En France, la crise du Covid a redonné une fonction importante à l’officine et au pharmacien, celui de renforcer son rôle d’acteur de santé. Alors que les médecins étaient moins accessibles, les patients se sont davantage tournés vers ce professionnel de santé de proximité. Mais la diversification de ses missions (vaccination, prévention, tests antigéniques) peut limiter sa disponibilité pour le conseil aux patients. Or, il est important que le pharmacien participe activement au parcours de soins, en favorisant notamment le bon usage de ces médicaments de premier recours. C’est un sujet clef pour Ipsen Consumer HealthCare.

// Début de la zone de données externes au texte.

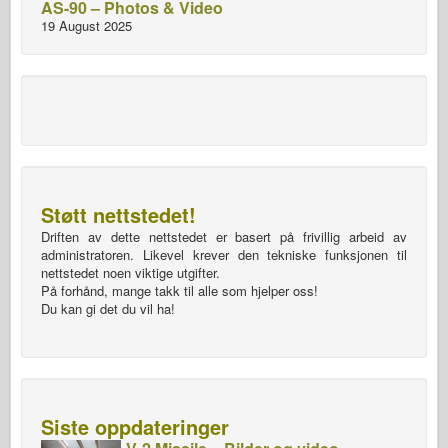
AS-90 – Photos & Video
19 August 2025
Støtt nettstedet!
Driften av dette nettstedet er basert på frivillig arbeid av
administratoren. Likevel krever den tekniske funksjonen til
nettstedet noen viktige utgifter.
På forhånd, mange takk til alle som hjelper oss!
Du kan gi det du vil ha!
Siste oppdateringer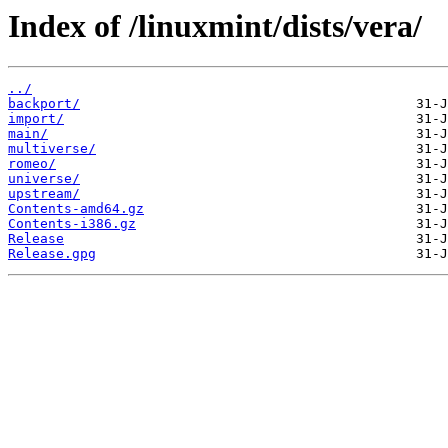
Index of /linuxmint/dists/vera/
../
backport/
import/
main/
multiverse/
romeo/
universe/
upstream/
Contents-amd64.gz
Contents-i386.gz
Release
Release.gpg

C’est ce à quoi s’emploie notre équipe de délégués officinaux qui accompagnent et forment les pharmaciens et leurs équipes avec des contenus scientifiques afin qu’ils puissent expliquer et conseiller de manière appropriée leurs patients. 

D’après-vous, le e-commerce est-il une piste à privilégier à l’avenir pour la vente de médicaments ?  

Dans le contexte Covid, le e-commerce s’est développé dans de nombreux secteurs économiques, et donc logiquement également dans celui de la e-pharmacie et de la e-parapharmacie. En France, avec un cadre légal et réglementaire plus difficile pour le e-commerce des médicaments de premiers recours, ce sont surtout les compléments alimentaires, les dispositifs médicaux et les cosmétiques qui se développement sur ce canal. Des réflexions sont en cours dans les laboratoires et chez les pharmaciens sur ce sujet, mais cela nécessitera aussi que les autorités se positionnent pour clarifier ce qui doit l’être et répondre toujours mieux aux attentes et besoins des patients.